Fanboy Says ‘Oh, Hell Yeah!’ to Iron Man 3

Got back from the Iron Man 3 premiere last night (as usual, I was the oldest person there) and my roomie asked me “Which was the best of the three Iron Man movies?” I had to mull that for a moment, but I finally said “I think it might be this one.”

Action. Oh, yes, a lot of it. Quite a bit of this movie is Tony Stark in action as himself, either without his armor or without all of it. There’s one great sequence where he has nothing more than one glove and one boot, and yet still manages to kick major ass with a group of terrorists.

The suits are on display in a big way, with one fight scene involving about 20 of them, all being operated by Jarvis. One remotely operated suit gets some play, and it’s a nice little surprise each time you discover Tony Stark is not actually in the thing.

Don Cheadle’s role as the armored Iron Patriot serves mainly as comic relief in his in-armor scenes, but he gets some good action stuff later as himself, Rhodie.

Regarding major-villain action, and the necessary suspension of disbelief to support it: Some of the villains have the ability to superheat parts of their bodies so they glow red, and are even able to melt iron by touching it. There’s a healing ability that goes along with it. I could diss the nature of this power, and I expect some reviewers will, but I won’t carp at it. I liked it – if nothing else, it was true to the superhero comics universe, where just about anything can happen, and with the flimsiest of real-world justifications. Also, I’m a grownup and understand I’ve just watched a movie about a comic book hero.

There’s an extended sequence where Tony Stark is stuck in a small town in Tennessee, working on his Iron Man armor in an old automechanic garage, that I liked very much, for two reasons.

First, the young actor who plays opposite Robert Downey Jr. is Ty Simpkins, who plays Harley Keener. I don’t dislike child actors, generally, but I don’t like them much either, because of how often they get a break in judgment of acting quality. “That’s pretty good for a kid” is a way of saying “Well, he sucked, but what can you do, he’s 12 years old.” Except in this case, his acting was spot-on perfect and professional, which is to say he looked perfectly natural as the 13-year-old (or whatever) he was playing.
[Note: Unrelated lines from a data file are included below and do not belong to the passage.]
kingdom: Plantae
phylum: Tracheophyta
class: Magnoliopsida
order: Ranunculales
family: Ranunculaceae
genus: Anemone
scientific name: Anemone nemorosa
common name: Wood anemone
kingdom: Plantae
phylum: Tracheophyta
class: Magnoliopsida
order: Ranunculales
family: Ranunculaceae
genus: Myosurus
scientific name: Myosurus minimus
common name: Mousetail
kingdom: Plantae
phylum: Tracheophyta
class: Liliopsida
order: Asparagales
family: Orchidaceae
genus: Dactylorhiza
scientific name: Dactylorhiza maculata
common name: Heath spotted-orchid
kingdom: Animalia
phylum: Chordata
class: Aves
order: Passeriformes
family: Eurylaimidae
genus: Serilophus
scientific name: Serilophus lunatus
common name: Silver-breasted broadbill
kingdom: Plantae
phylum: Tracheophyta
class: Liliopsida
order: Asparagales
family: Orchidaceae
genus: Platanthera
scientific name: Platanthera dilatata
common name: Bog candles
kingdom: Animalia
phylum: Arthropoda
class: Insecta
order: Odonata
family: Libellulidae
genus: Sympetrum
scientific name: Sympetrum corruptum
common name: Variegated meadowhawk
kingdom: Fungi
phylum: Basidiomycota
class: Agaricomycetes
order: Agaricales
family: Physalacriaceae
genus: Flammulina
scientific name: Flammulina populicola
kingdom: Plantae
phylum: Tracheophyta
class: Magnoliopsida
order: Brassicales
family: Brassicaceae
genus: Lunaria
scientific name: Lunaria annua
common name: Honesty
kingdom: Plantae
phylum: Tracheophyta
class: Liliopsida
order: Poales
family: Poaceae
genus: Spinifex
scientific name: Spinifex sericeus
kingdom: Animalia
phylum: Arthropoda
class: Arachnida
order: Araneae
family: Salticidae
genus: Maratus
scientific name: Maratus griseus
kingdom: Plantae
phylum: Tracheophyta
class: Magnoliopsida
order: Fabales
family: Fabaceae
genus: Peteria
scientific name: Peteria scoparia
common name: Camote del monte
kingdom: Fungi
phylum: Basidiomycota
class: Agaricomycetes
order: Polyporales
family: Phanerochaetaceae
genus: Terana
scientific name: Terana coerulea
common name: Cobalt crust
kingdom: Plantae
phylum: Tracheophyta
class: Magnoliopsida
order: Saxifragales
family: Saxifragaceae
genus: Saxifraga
Second, Tony Stark deals with PTSD. Downey does this incredibly well. There are about five scenes where he verges on psychological meltdown, and they are very, very good. One of them is a bedroom scene with Tony Stark sleeping next to Pepper Potts, and the expressions that trail across his sleeping face are wonderfully apt to the moment.

A couple of surprises: Both the identity of the Mandarin and an action sequence near the end involving Pepper Potts (By the way: Gwyneth Paltrow … damn. A fine actress. And whoo, also a serious hottie.) come as surprises, but they work. The way the story unfolds, you sort of suspect the possibility of Pepper’s action scene late in the movie, but the moment it happens still comes as a nice surprise.

Ben Kingsley was PERFECT as the Mandarin, both as his sinister in-character self and as his “other” self. The scenes with the “other” are … well, delightful. You’ll have to see it.

Jon Favreau as Happy Hogan is a nice addition, a little too-eager comedic, a little heroic, as in the previous movies. I can’t help but recall that Hogan in the Marvel universe has been both a wearer of Iron Man armor and an accidental super-powered villain. But this slimmed-down movie role works.

Side Notes

Look for the Stan Lee cameo at the big party (the flashback) early in the movie.

3D: I don’t dislike 3D, but I don’t actually like it all that much either. About 30 seconds into any 3D movie, I stop noticing it. There is no moment when I go “Wow, that shark CAME RIGHT OFF THE SCREEN!!!” I don’t think 3D adds anything to a movie but the price tag. I always feel vaguely screwed when I pay extra but get no more MOVIE. I recommend you go to the 2D version, and if you’re anything like me, I promise you’ll get just as much out of it.

Interestingly, there are some 3D previews before the movie that appear to use a different type of 3D. I wasn’t aware that there was more than one type, but the 3D glasses handed out at the movie definitely worked for the movie, definitely didn’t work for the previews.

Confession: I’m slightly embarrassed that I actually bought into some of the Mandarin’s rhetoric, and found myself hoping the character of the President (a white guy, by the way; I kept seeing him as George W. Bush, or alternate-universe President Romney) might get a good kick in the head, if not actually riddled with bullets. Sue me.

I had the feeling, as the credits began to roll, that this might be the last Iron Man movie, and I hope that’s not the case. Robert Downey Jr. nails the character, and I’d trade one Iron Man for every single damned one of those stupid Transformers movies.

Yes, stay for the credits and the short scene that follows. It’s a little nothing, but it’s funny, and worth seeing for the bragging rights, if nothing else.